Although the primitive model below shows spikelike superpositions on the standard analytic radius vs. velocity curve, these spikes go away when the initial intrinsic randomness is reduced to zero.

My proposal is to extend the model to two dimensions (cylindrical coordinates) where (1) the results can be visualized more intuitively, and (2) effects of stellar rotation, including initial motion tangent to the star, and centrifugal acceleration, can be included. These additional effects may provide structure within the stellar wind from which intrinsic randomness can grow.

A second, unrelated project will involve analytic, combinatorial proofs calculating the distribution of sides of polygons in trivalent networks.
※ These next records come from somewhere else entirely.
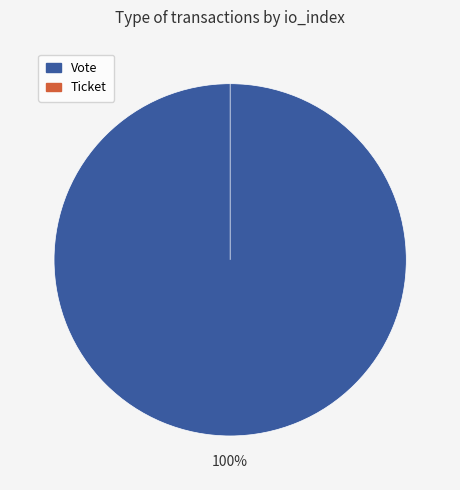

What is the smallest slice in the pie chart?

Ticket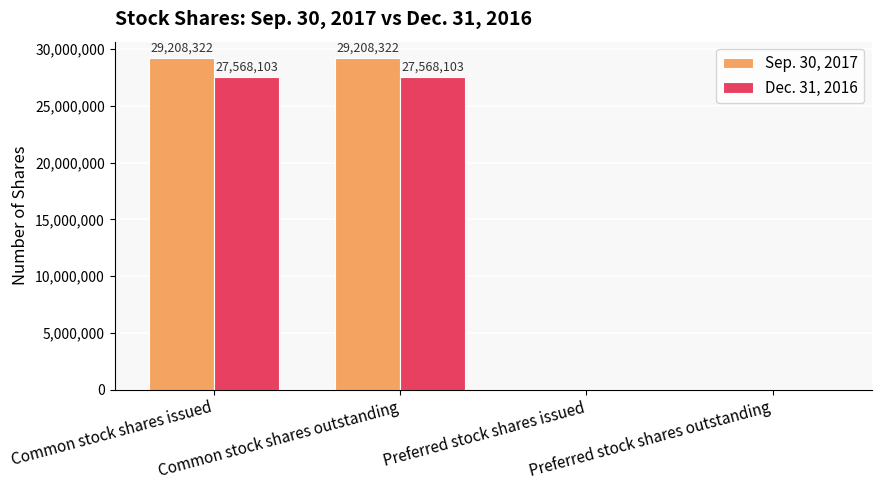

What is the maximum value shown in the chart?

29208322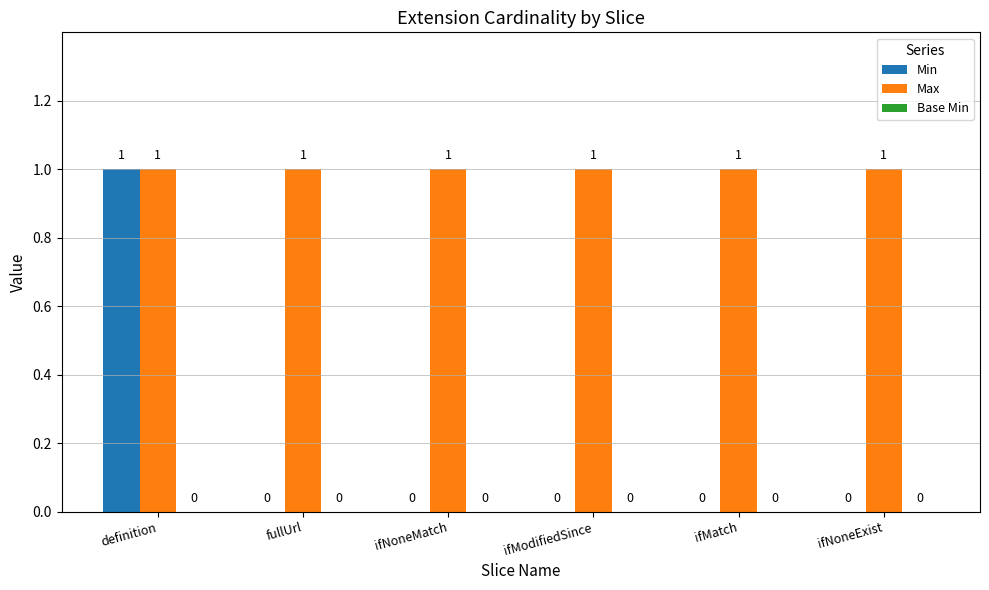

Which series has the largest total across all categories?

Max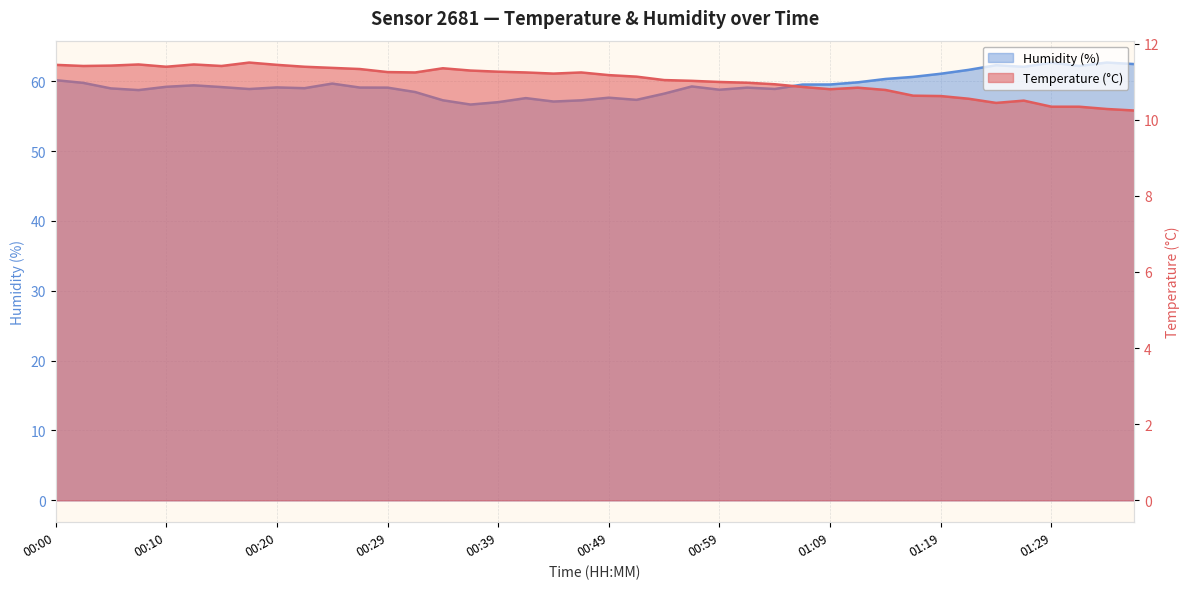

The Humidity (%) series shows 25.9 at 00:52. True or false?

False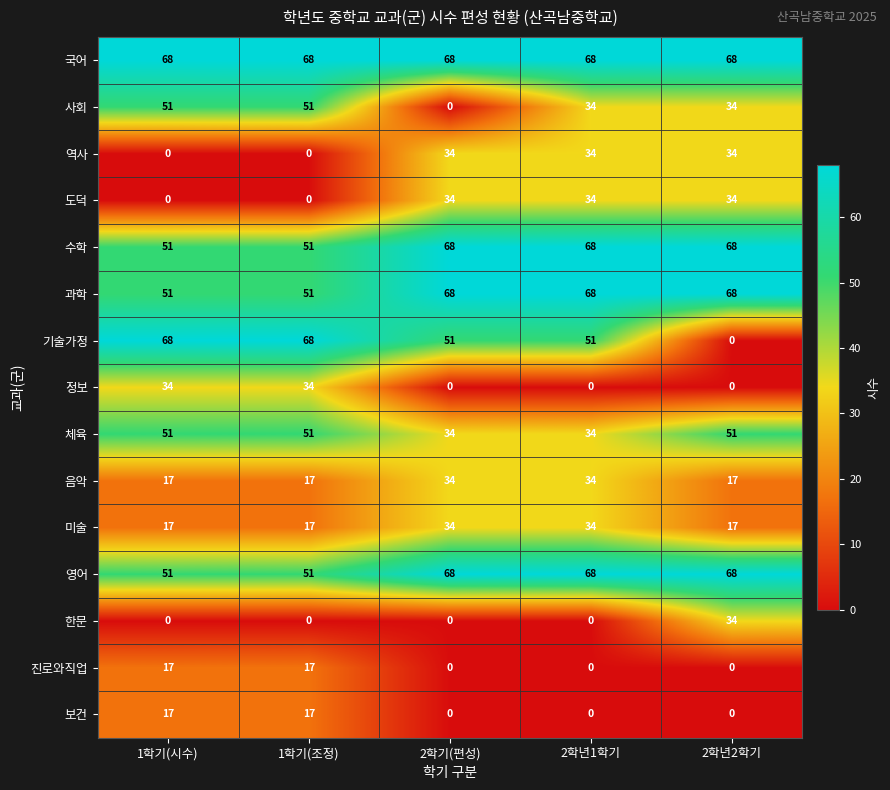

The 미술 series shows 23 at 1학기(시수). True or false?

False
Favorite Three-Color Cellular Automaton

Rule Chosen: 3225087886188

Reason: Originally, I planned to perform “exhaustive searches” to find interesting automata. My plan was to calculate something like the “two-point correlation function” used to measure the distribution of galaxies in the sky. Interesting automata may tend to have two colors especially close together (on the other hand, close together colors would force others to be further away.) Being a novice at Mathematica, I decided instead to look directly at the bits (actually base 3 “trits” or “trinary bits”) that defined the automaton. This strategy was similar to that used by John Horton Conway when he designed the 2-d automaton, “Life”–that rule was chosen to avoid either uncontrolled growth or ubiquitous extinction.

A more rigorous approach toward bit-design of automata could surely be made, and I could compare over several trials whether bit-designing or exhaustive searches discovered more interesting (class 3 or 4) automata given the same time period.
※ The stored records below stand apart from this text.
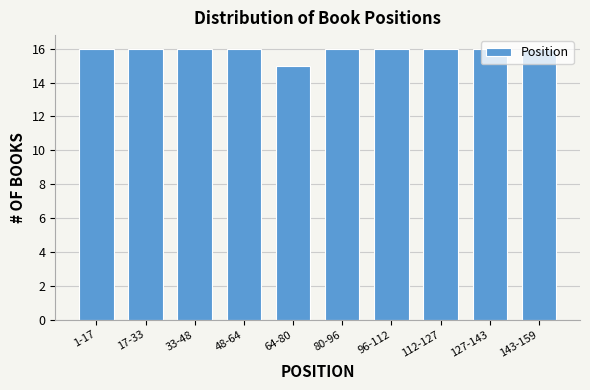

What is the value of the 4th bar from the left?

16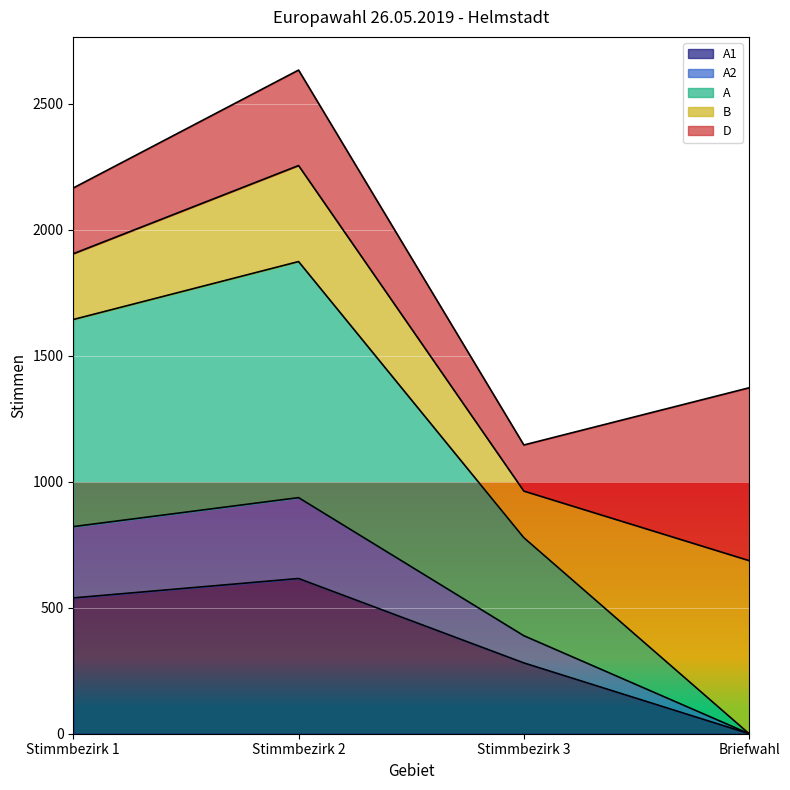

True or false: A1 has more than 0 points higher than both neighbors.

True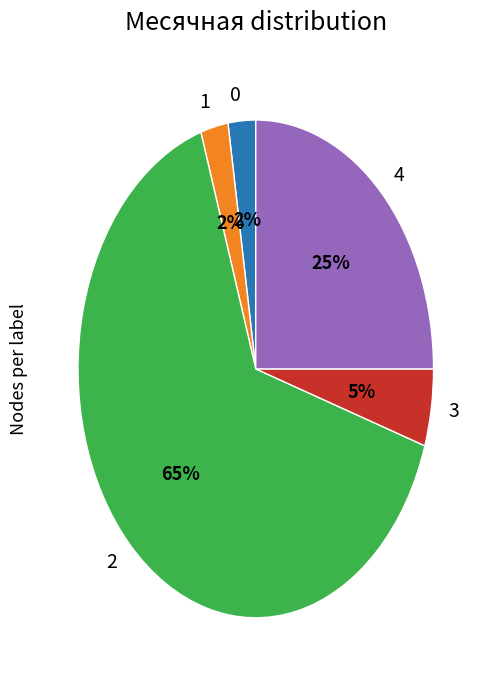

To the nearest percent, what portion does 3 represent?

5%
Once I found an automaton that seemed interesting, I often fiddled with the individual bits of the automaton number–sometimes by logic, sometimes by intuition, and sometimes randomly. The principles were as follows: at first, I wanted a balance between the digits 0, 1, and 2. I wanted to make sure that the digits 1 and 2 were not treated identically (i.e. 101->1 and 202->2, etc.) or the 3-color automaton would be too obviously an emulation of a 2-color automaton. (The numbering of 3-color automata compared with the 256 2-color automata assures us strict emulations are rare, but a human bit-designing an automaton should be aware of this pitfall. Also, one color could die out quickly, leaving a 2-color automaton.) I tried to avoid too much symmetry, either left/right, or between the colors.